Título: As forças centrífugas
Autor: MAURO SANTAYANA
Fonte: Jornal do Brasil, 11/05/2005, País / Coisas da Política, p. A2
O regime presidencialista brasileiro, tendo nascido de um pronunciamento militar e vivido muito tempo sob a tutela dos quartéis, desenvolveu-se marcado pelo estigma da hierarquia e da obediência. Mal tolera as discussões deliberativas, aborrece-o a transparência, prefere as engrenagens paralelas à máquina institucional. E por ser assim, e enquanto for assim, o sistema pede um presidente com autoridade. Isso não significa a exigência de um sargentão, mas de quem tenha noção de mando. Juscelino, por exemplo, era cordial, mas chefe intransigente. Tancredo dizia "não", de forma definitiva, com um sorriso e a simples oscilação do indicador. O grande problema do governo Lula está aí: o presidente quer governar com conselheiros, e os conselheiros não se entendem. Entre Lula e o PT há estranho relacionamento. Muitos dos pró-homens do partido, à direita e à esquerda, acham que a agremiação construiu o prestígio eleitoral do chefe, e que o chefe deve obedecer a cânones. Os mais próximos do afeto do presidente raciocinam de outra forma: Lula fez o partido com o prestígio pessoal, obtido no peito e na raça. Sem Lula, concluem, não teria havido PT. Trata-se, enfim, de saber se a organização poderá sobreviver ao líder, ou se trata de uma daquelas situações anteriores ao surgimento dos partidos modernos, em que as seitas políticas tinham chefes, mas não idéias, e se formavam sob os princípios romanos da fides e da clientela.
Tendo construído a personalidade política no sindicalismo, Lula é aglutinador por formação. Por mais que queiram vê-lo de outra maneira, não consegue ser autoritário. Esse é um dos circunstanciais paradoxos do sistema que, como tantos outros, clama pela descentralização geográfica do poder, enfim, pela recuperação e atualização do pacto federativo. O governo vem gastando quase toda a energia em busca de discurso único e ação coordenada, agora com o novo elemento perturbador da reeleição. Pouco lhe resta de força e ânimo para intervir na realidade, e, assim, administrar o país.

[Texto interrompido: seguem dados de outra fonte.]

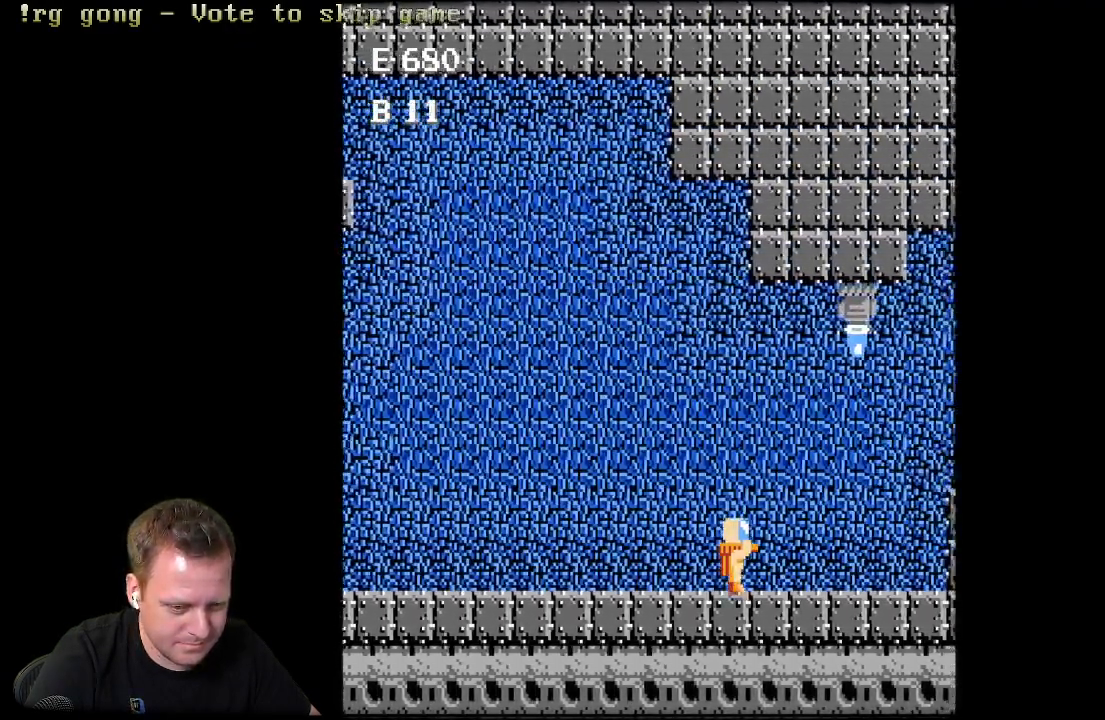
{"buttons": ["DPAD_RIGHT"], "left_stick": "center", "right_stick": "center", "events": []}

O grupo de anarquistas catalães que editava a revista Bicicleta realizou, há quase 30 anos, instigante discussão sobre a luta interna nos centros de poder. Seu projeto era o de tomar o poder da periferia para o centro, a partir da constatação de que o mando se debilita ao expandir-se no espaço. É a aplicação da lei das ondas centrífugas, como as provocadas pela pedra que se atira no meio do lago: elas chegam muito tênues às margens, ou nem mesmo as atingem. Segundo a tese, mais de 50% da energia de qualquer governo se perde nas disputas pessoais de poder. É o que podemos constatar no noticiário político, em que escasseiam idéias e programas, mas sobram informações sobre o desgaste de Aldo Rebelo (um dos políticos mais sérios da República), o convívio difícil entre José Dirceu e Palocci, atribuído ironicamente à diferente exegese das idéias de Trotski; o nascente conflito entre Marco Aurélio Garcia e o próprio José Dirceu, cada um deles pretendendo ser uma espécie de Talleyrand da República, com a necessária ressalva de que não cometem os graves pecados do príncipe, nem dispõem do mesmo talento. Dissídios menores se espalham por toda a máquina do Estado.
Assim se exaure a energia do governo, enquanto prosperam a oposição e a angústia pré-eleitoral. São muitas as frentes do conflito político. Cresce a discussão do problema federativo, na administração do Estado e na constelação partidária. Aliados de primeira hora de Lula, como é o caso do governador Roberto Requião, rebelam-se, e com razão, contra o centralismo em questões graves, como a do cultivo de transgênicos. A oposição se aproveita, como é natural, das hesitações e dificuldades, e procura ocupar de qualquer forma o espaço político. O perigo maior é o da desestabilização do sistema democrático, com as conseqüências conhecidas.
A História tem o péssimo vezo de se repetir.